ATIVIDADE> No texto sobre o vinho da casa, copie sem mudar nada o trecho que começa nas palavras "Avançando um pouco" e para logo depois de "de vinho ordinário.".

De qualidade constante, cor puxando para dourado, aroma frutado e sabor muito seco e já ligeiramente oxidado, o vinho surgia sempre bem fresco à mesa. Na temperatura certa. Era meu "vinho da casa" preferido dentre os que bebia pela noite paulistana. Muito melhor do que os tintos quase intragáveis da conocorrência. Que meus colegas enófilos me perdoem, mas sempre que bebo um bom Jerez ou mesmo um ícone como o espanhol Viña Tondonia aquele vinho me vem à mente.
Mas veio a abertura democrática e, em seguida, uma maior liberalidade comercial. Novos e melhores sabores aportavam de terras distantes para nos educar. No meu aprendizado pessoal, foi importante conhecer uma pequena lojinha no bairro de Pinheiros onde um senhor italiano simpático e muito calmo tinha um bom estoque de rótulos então desconhecidos por mim. Era Luciano Percussi, um ex-comandante de navio e industrial, radicado no Brasil e apaixonado por vinhos.
Poucos anos mais tarde, já como restaurante, a Vinheria Percussi seria outro local onde beberia "vinho da casa". Se não me falha a memória, existiam um tinto e um branco chamados Maremma, em homenagem à bela região toscana, mas produzidos aqui mesmo no Rio Grande do Sul. Um outro rótulo um pouco mais caro era o Vila Cristina.
Avançando um pouco mais ainda no tempo, houve o quase desaparecimento do "vinho da casa" dos restaurantes em São Paulo. Com a invasão de chilenos e argentinos, a exigência do consumidor mudou. A nova sensibilidade pedia vinhos mais encorpados e frutados. Os brasileiros, na época, precisaram evoluir e se adaptar. Mas, ao retornar para a mesa, vieram na garrafa do produtor. Seria o fim do "vinho da casa"?
Na Europa, é comum até hoje que o dono de um pequeno restaurante compre diretamente do produtor por um preço mais em conta, um bom vinho de sua região. O "vinho da casa" no velho continente pode não ser um tesouro, mas é bem mais respeitado do que por estas bandas, onde ganhou a pecha de vinho ordinário.
Curiosamente, nos últimos anos, oferecer um vinho da casa tem-se tornado uma aposta de algumas ótimas casas. A própria Vinheria Percussi, depois de abandonar seus primeiros rótulos, relançou em 2008 seu Percussi Reserva Especial Castas Portuguesas, na verdade o Quinta do Seival, da Miolo, um dos bons vinhos brasileiros, com um rótulo exclusivo criado por Cláudio Tozzi para o restaurante.
Quinta do Seival, da Miolo (Foto: www.miolo.com.br/ Divulgação)
A tradicional pizzaria Speranza, que até pouco tempo ainda servia seu vinho em jarras, fechou um acordo com a Salton e oferece quatro rótulos diferentes. As vendas batem as três mil garrafas/mês.

MATERIAL DE CONSULTA>
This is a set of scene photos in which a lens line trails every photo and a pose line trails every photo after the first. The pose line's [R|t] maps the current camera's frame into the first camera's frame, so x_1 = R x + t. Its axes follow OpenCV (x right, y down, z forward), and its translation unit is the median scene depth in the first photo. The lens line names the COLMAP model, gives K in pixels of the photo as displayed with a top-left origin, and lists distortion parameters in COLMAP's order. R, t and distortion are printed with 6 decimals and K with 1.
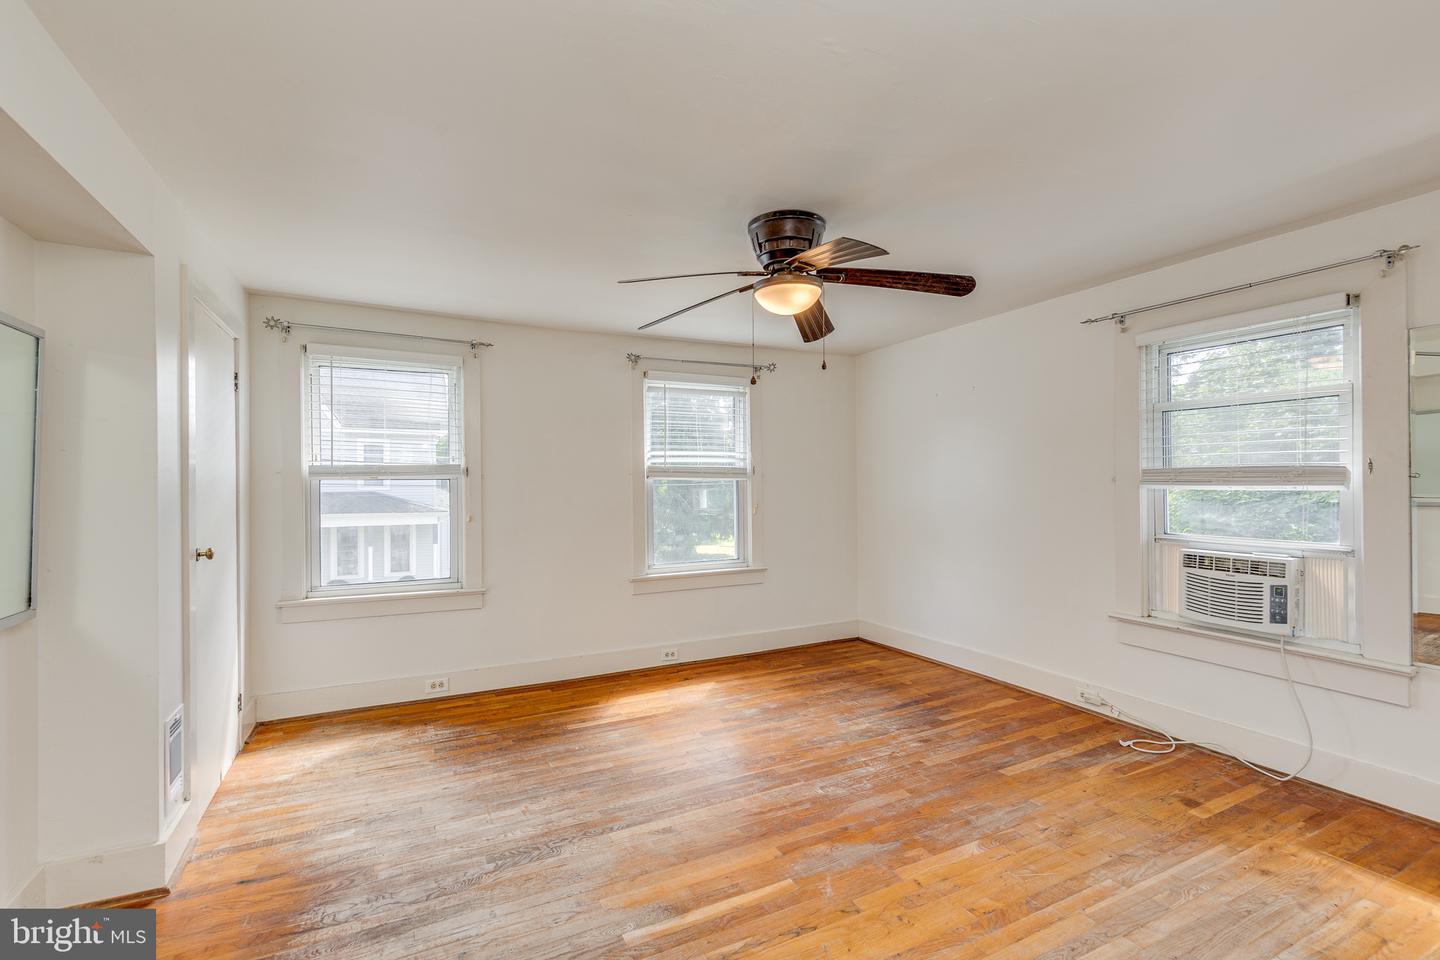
lens RADIAL K [[650.1, 0, 717.6], [0, 650.1, 474.8], [0, 0, 1]] dist [0.003046, -0.000418]
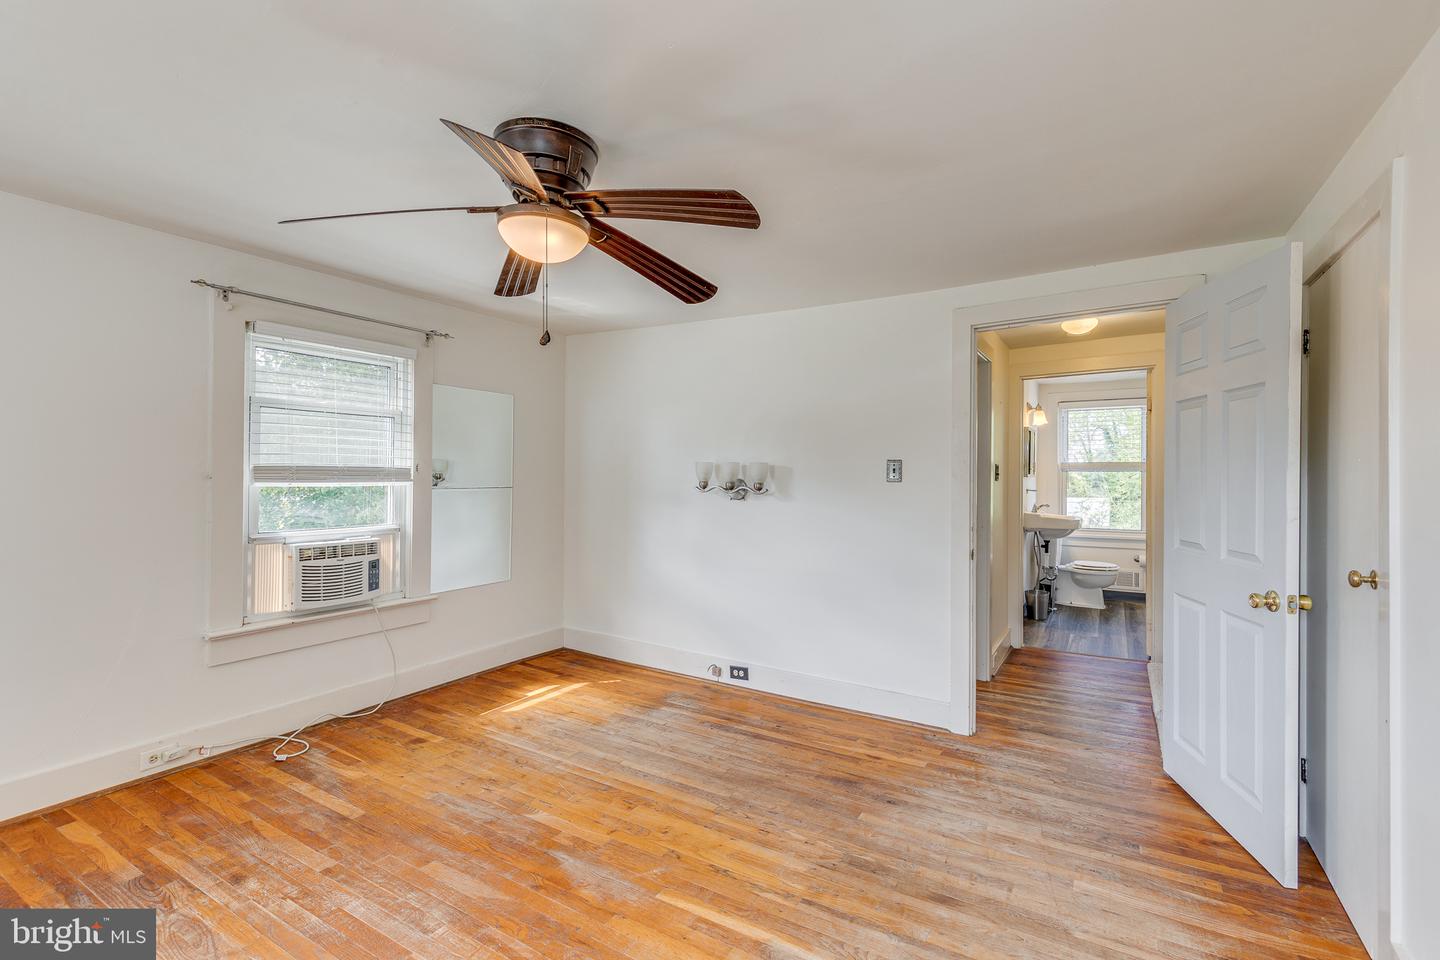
lens RADIAL K [[650.1, 0, 717.6], [0, 650.1, 474.8], [0, 0, 1]] dist [0.003046, -0.000418]
pose [[-0.531662, 0.001273, 0.846956, -0.552306], [-0.008992, 0.999934, -0.007147, 0.005253], [-0.846909, -0.011416, -0.531615, 1.061945]]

SUA RESPOSTA>
Avançando um pouco mais ainda no tempo, houve o quase desaparecimento do "vinho da casa" dos restaurantes em São Paulo. Com a invasão de chilenos e argentinos, a exigência do consumidor mudou. A nova sensibilidade pedia vinhos mais encorpados e frutados. Os brasileiros, na época, precisaram evoluir e se adaptar. Mas, ao retornar para a mesa, vieram na garrafa do produtor. Seria o fim do "vinho da casa"?
Na Europa, é comum até hoje que o dono de um pequeno restaurante compre diretamente do produtor por um preço mais em conta, um bom vinho de sua região. O "vinho da casa" no velho continente pode não ser um tesouro, mas é bem mais respeitado do que por estas bandas, onde ganhou a pecha de vinho ordinário.